## ACTIVITY
The answer must be an exact copy of the lines from the one holding "ていました。それに対してカメの視点は最終的な自分のゴー" through the final line of the entries, and nothing else.

.....

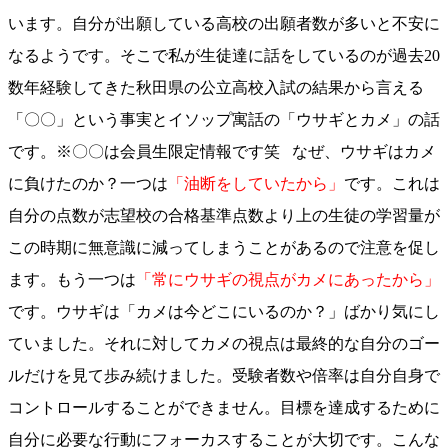
います。自分が出願している高校の出願者数が多いと不安に
なるようです。そこで私が生徒達に話をしているのが過去20
数年経験してきた秋田県の公立高校入試の結果から言える
「〇〇」という事実とイソップ寓話の「ウサギとカメ」の話
です。※〇〇は会員生限定情報です笑 なぜ、ウサギはカメ
に負けたのか？一つは
「油断をしていたから」
です。これは
自分の点数が志望校の合格基準点数より上の生徒の学習量が
この時期に無意識に減ってしまうことがあるので注意を促し
ます。もう一つは
「常にウサギの視点がカメにあったから」
です。ウサギは「カメは今どこにいるのか？」ばかり気にし
ていました。それに対してカメの視点は最終的な自分のゴー
ルだけを見て歩み続けました。受験者数や倍率は自分自身で
コントロールすることができません。目標を達成するために
自分に必要な行動にフォーカスすることが大切です。こんな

.....

## RESULT
ていました。それに対してカメの視点は最終的な自分のゴー
ルだけを見て歩み続けました。受験者数や倍率は自分自身で
コントロールすることができません。目標を達成するために
自分に必要な行動にフォーカスすることが大切です。こんな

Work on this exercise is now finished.